Le vaste scherzo central (sur des rythmes de ländler des campagnes ou de valses urbaines), qui constitue à lui seul la deuxième partie de la symphonie, déborde de vitalité. Mahler se fait ici plus souriant, malicieux, ironique, et nous fait partager son appétit de vivre, qui n’est pas sans conflits ni contradictions ! Il nous entraîne dans un labyrinthe de métamorphoses, tout en conservant la fluidité parfaite de la mesure à trois temps : «[Le morceau] ne contient pas une seule petite cellule qui ne soit broyée et transformée… Chaque note est d’une vitalité radicale, et l’ensemble tourne comme un tourbillon, comme une ronde ou comme la cheve-lure d’une comète.» Mais «de la confusion apparemment la plus complète doit finalement se dégager, comme dans une cathédrale gothique, un ordre et une harmonie supérieurs*».
Un répit s’imposait donc ensuite : c’est le merveilleux Adagietto, sans doute conçu comme un message d’amour à sa jeune épouse Alma.
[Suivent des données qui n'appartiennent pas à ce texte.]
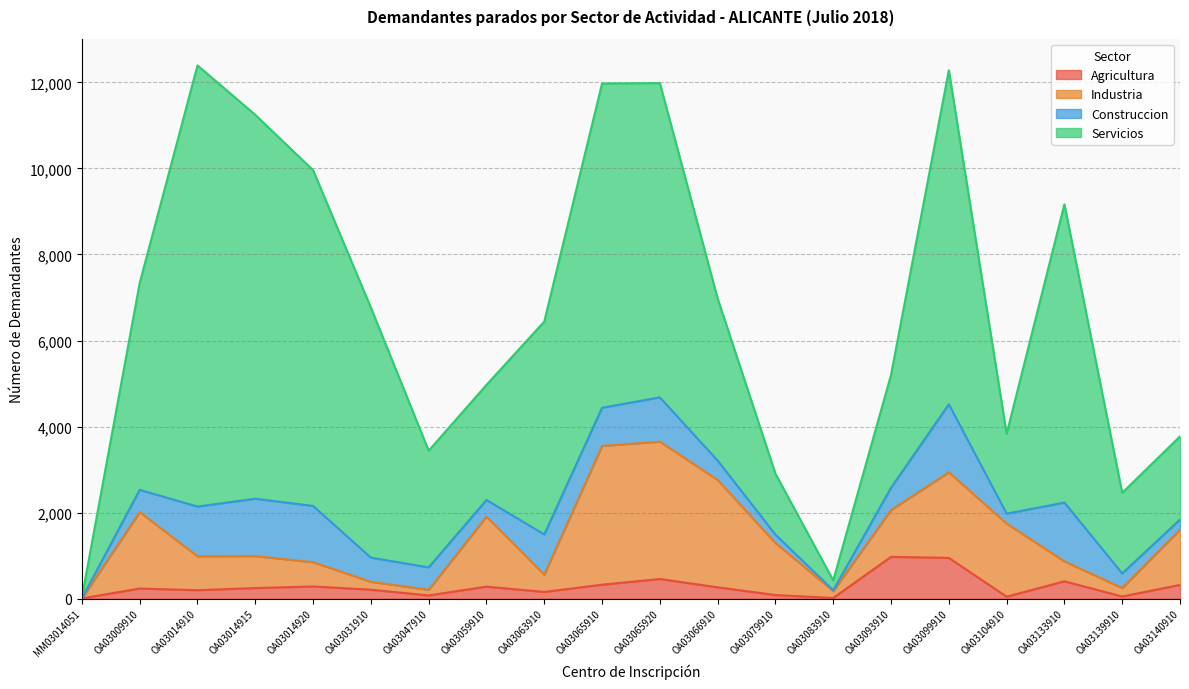

True or false: Agricultura has a value of 137 at OA03140910.

False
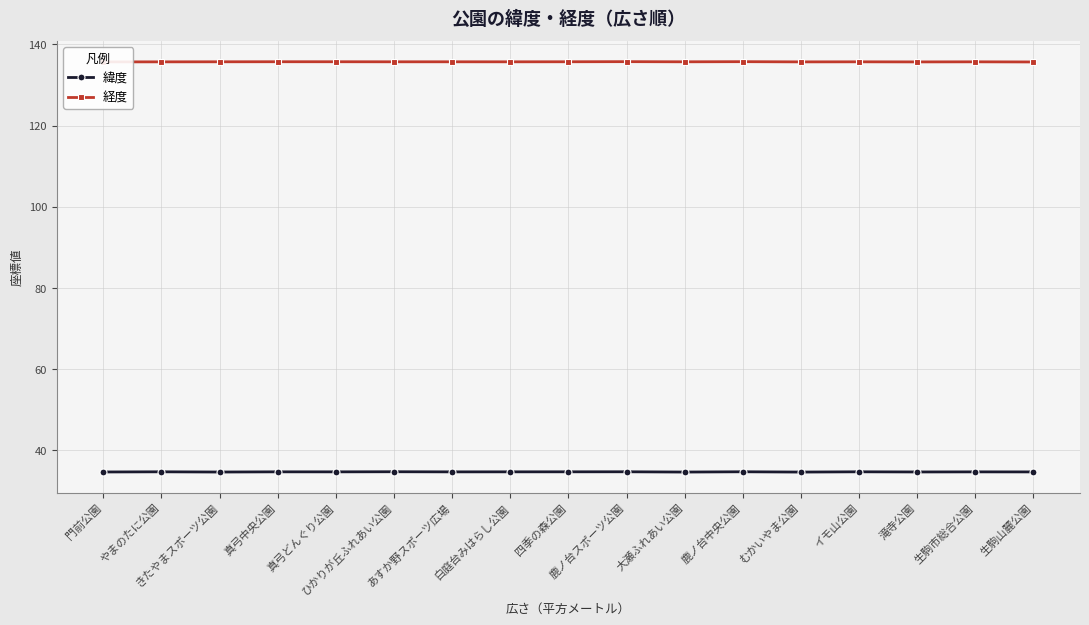

Does the chart have visible grid lines?

Yes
L’orchestre est réduit à l’ensemble des cordes que constelle une harpe rêveuse. La lenteur extrême du tempo, et surtout un état d’apesanteur, où la tonique initiale tarde à se faire entendre, et où chaque dissonance, retard, note de passage, est étiré à l’extrême, permettent de créer une impression d’extase langoureuse, qui conduit de la douceur intimiste aux accents les plus passionnés.
Le finale renoue avec la joie de vivre tumultueuse et l’ironie du scherzo. Mahler y fait preuve de son génie d’architecte sonore dans l’élaboration d’une grande forme aux multiples détails parfaitement ciselés, où reparaît même un thème de l’Adagietto, dans un caractère complètement transformé. Et à l’apogée de ce mouvement revient en pleine gloire le choral triomphant annoncé au deuxième mouvement, hymne de la puissance créatrice de l’artiste, et victoire conquise sur la hantise de la mort.
– Isabelle Rouard
* Lettre à Natalie Bauer-Lechner, 5 août 1901.